The General Aviation Manufacturers Association (GAMA) hailed the launch of the European Aviation Safety Agency’s (EASA) CS-23 final rule, calling it a true breakthrough for the general aviation sector.
The new CS-23 framework will dramatically improve how easily new safety technologies and products can be developed and made available to customers, according to GAMA officials.
Industry will now be able to more nimbly respond in a cost-effective manner through performance-based safety rules, coupled with consensus standards for compliance, they add.
“This is a landmark day for the general aviation industry,” GAMA President and CEO Pete Bunce said. “This rule is nothing less than a total rethinking of how our industry can bring new models of pistons, diesels, turboprops, light jets, and new hybrid and electric propulsion aeroplanes to market, as well as facilitating safety-enhancing modifications and upgrades to the existing fleet.”

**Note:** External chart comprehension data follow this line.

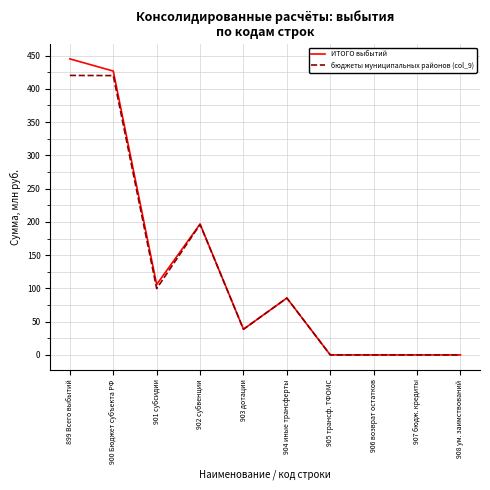

List the series in order of their peak value, lowest first.

бюджеты муниципальных районов (col_9), ИТОГО выбытий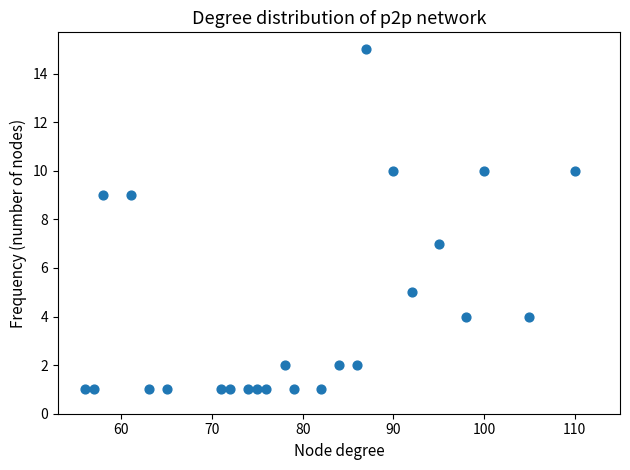

What is the range of X values (max minus min)?

54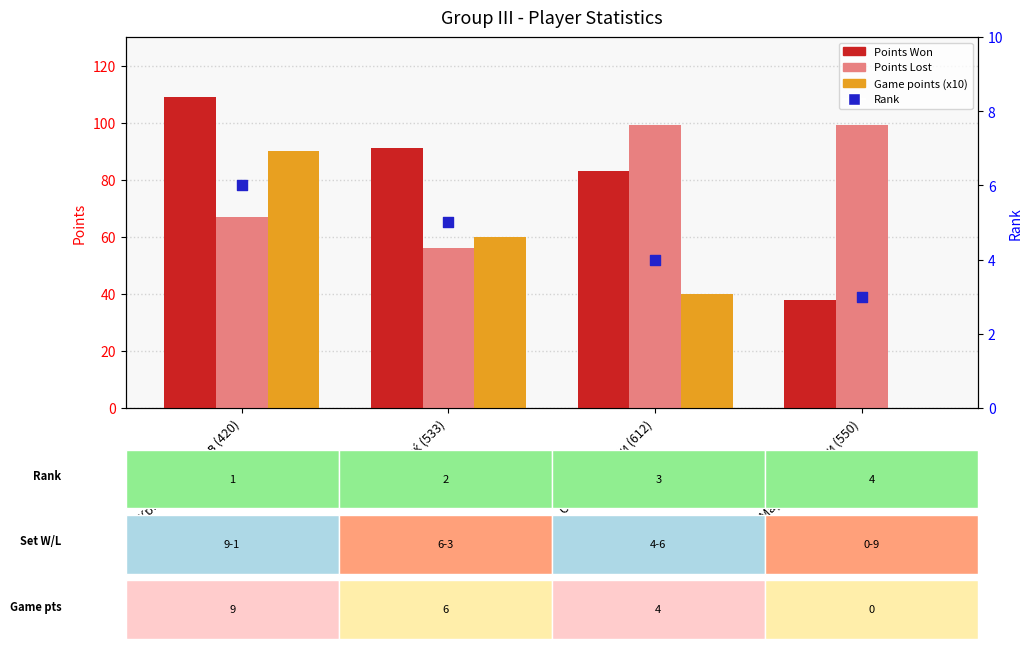

What is the total value across all series at Марко Цикарски (550)?

140.0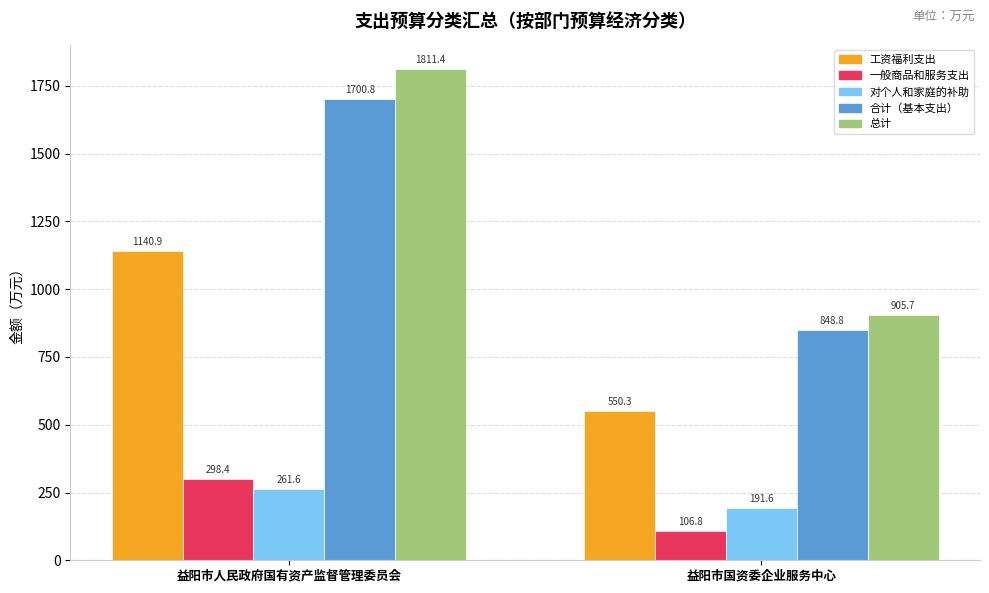

At which label does 合计（基本支出） first exceed 1700?

益阳市人民政府国有资产监督管理委员会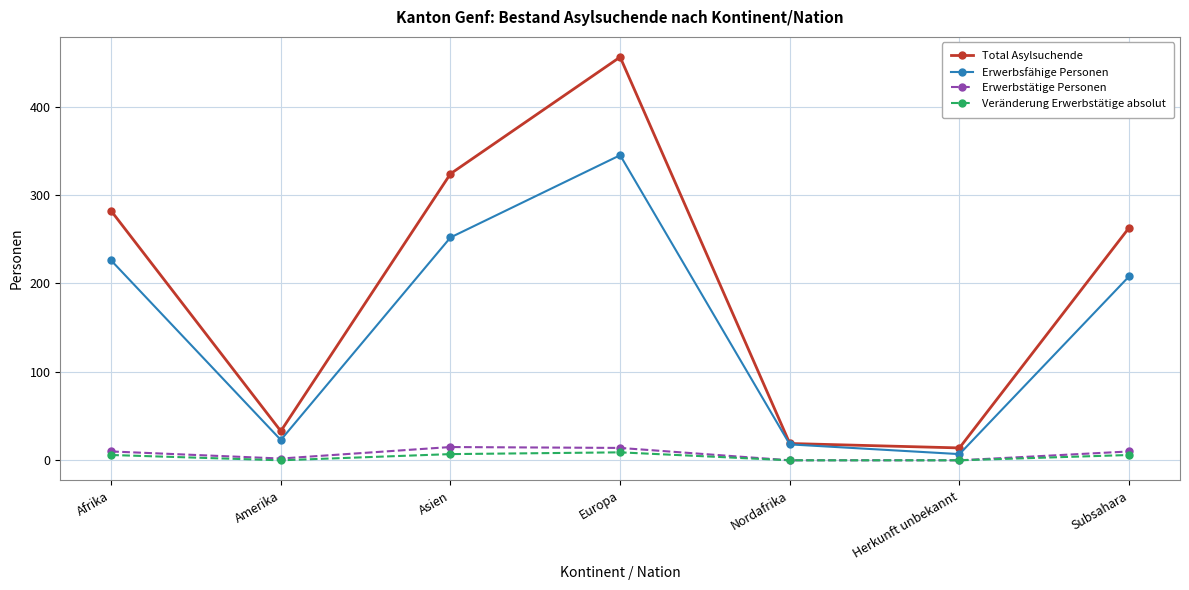

What is the average value of the Erwerbsfähige Personen series?

154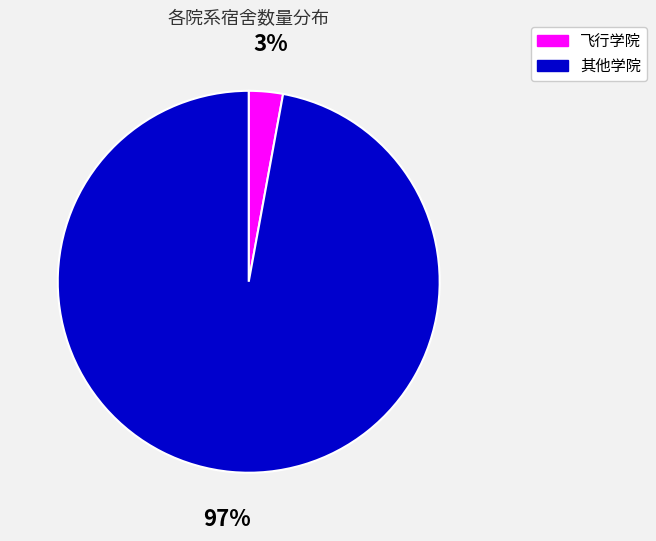

Which category has the smallest portion of the pie?

飞行学院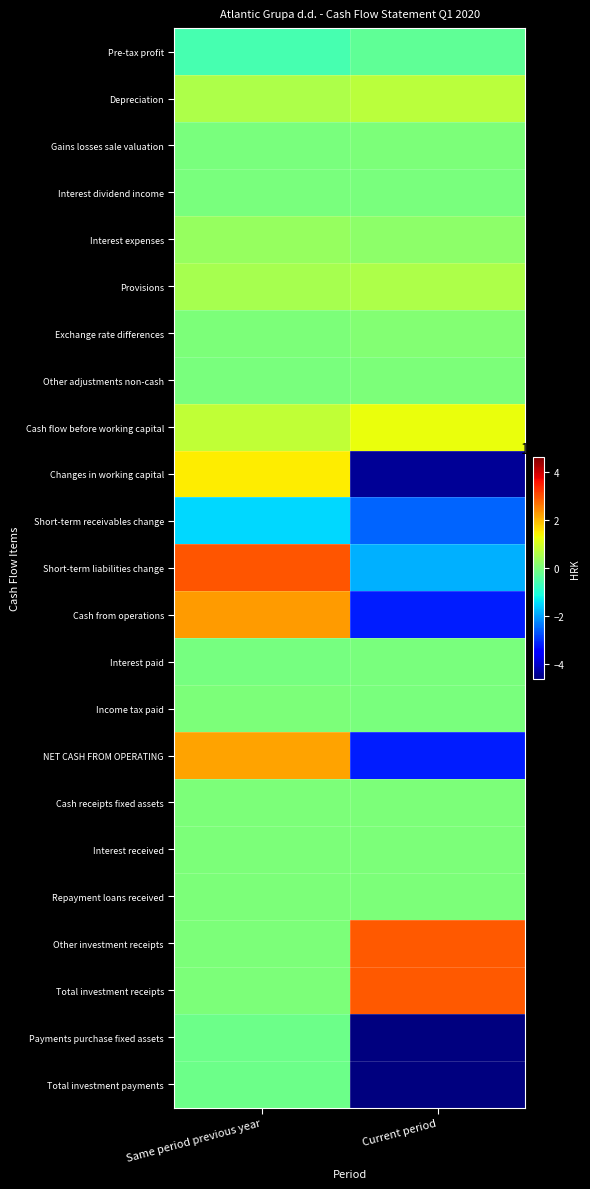

What is the difference between the highest and lowest values at Current period?

75426891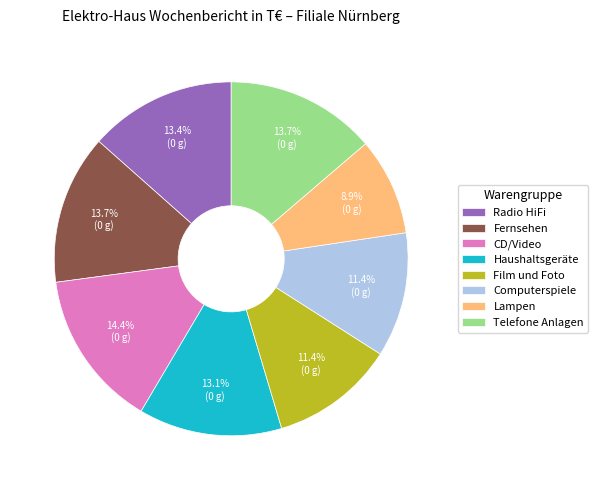

The Fernsehen slice represents 1% of the pie. True or false?

False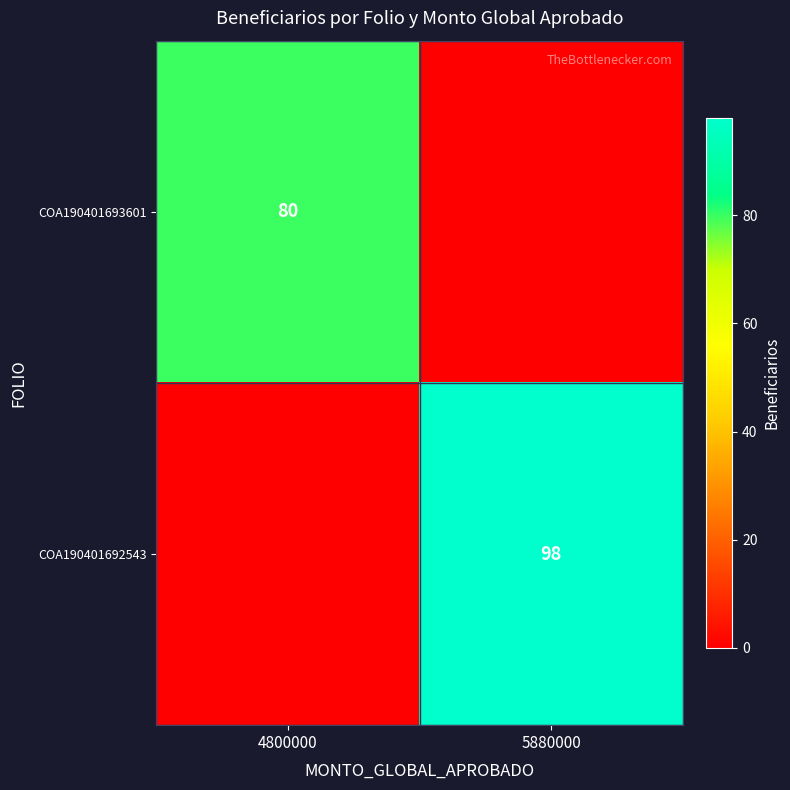

The COA190401692543 series shows 140 at 5880000. True or false?

False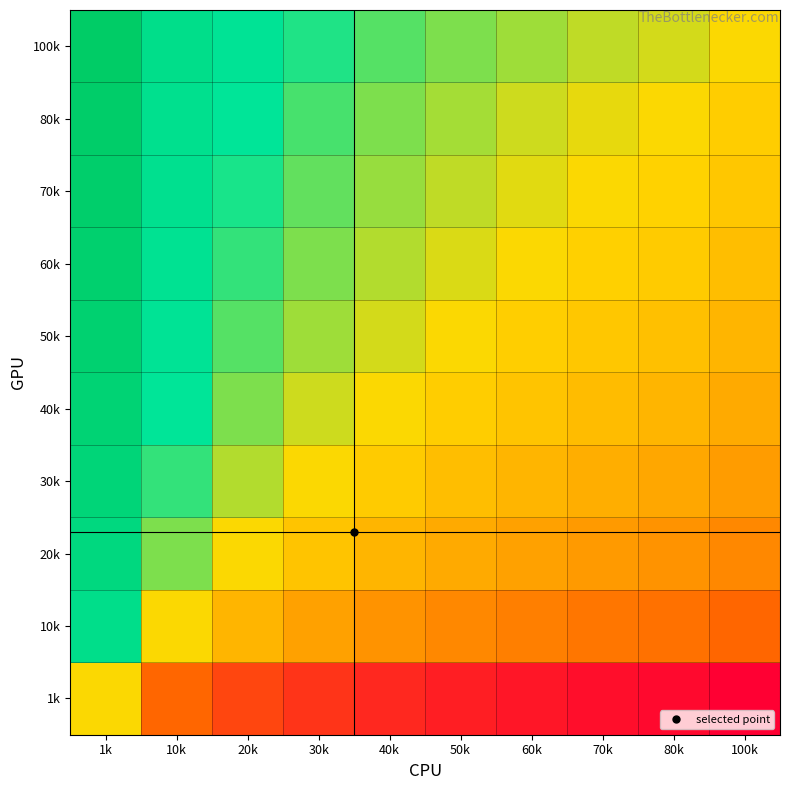

Reading right to left, list all the values displayed in this chart.

1k: 100k=-4.6	80k=-4.4	70k=-4.2	60k=-4.1	50k=-3.9	40k=-3.7	30k=-3.4	20k=-3.0	10k=-2.3	1k=0.0
10k: 100k=-2.3	80k=-2.1	70k=-1.9	60k=-1.8	50k=-1.6	40k=-1.4	30k=-1.1	20k=-0.7	10k=0.0	1k=2.3
20k: 100k=-1.6	80k=-1.4	70k=-1.3	60k=-1.1	50k=-0.9	40k=-0.7	30k=-0.4	20k=0.0	10k=0.7	1k=3.0
30k: 100k=-1.2	80k=-1.0	70k=-0.8	60k=-0.7	50k=-0.5	40k=-0.3	30k=0.0	20k=0.4	10k=1.1	1k=3.4
40k: 100k=-0.9	80k=-0.7	70k=-0.6	60k=-0.4	50k=-0.2	40k=0.0	30k=0.3	20k=0.7	10k=1.4	1k=3.7
50k: 100k=-0.7	80k=-0.5	70k=-0.3	60k=-0.2	50k=0.0	40k=0.2	30k=0.5	20k=0.9	10k=1.6	1k=3.9
60k: 100k=-0.5	80k=-0.3	70k=-0.2	60k=0.0	50k=0.2	40k=0.4	30k=0.7	20k=1.1	10k=1.8	1k=4.1
70k: 100k=-0.4	80k=-0.1	70k=0.0	60k=0.2	50k=0.3	40k=0.6	30k=0.8	20k=1.3	10k=1.9	1k=4.2
80k: 100k=-0.2	80k=0.0	70k=0.1	60k=0.3	50k=0.5	40k=0.7	30k=1.0	20k=1.4	10k=2.1	1k=4.4
100k: 100k=0.0	80k=0.2	70k=0.4	60k=0.5	50k=0.7	40k=0.9	30k=1.2	20k=1.6	10k=2.3	1k=4.6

“EASA CS-23 are new smart and flexible rules that were prepared with, and for, a safe innovative general aviation industry,” added Trevor Woods, EASA’s Director of Certification.The new rule forms part of a global, harmonised effort to develop common certification standards; removing regulatory barriers and promoting the acceptance of aircraft and products worldwide, GAMA officials explain. The FAA is also in the process of implementing its Part-23 rule for small aircraft.
“It would not have been possible to reach this milestone without the dedication and tireless efforts of many in the industry and EASA,” Bunce noted. “This initiative is truly the poster child of future rulemaking: With a cooperative, global approach between authorities and all relevant stakeholders.”
“I am sure the result we see here today is a testament to what we can accomplish when government and industry work hand in hand to achieve a common goal,” added Matthias Betsch, CEO of Flight Design Germany. “In fact, it might be the best example yet of global cooperation between aviation authorities.”
The new CS-23 framework goes into effect Aug. 15, 2017.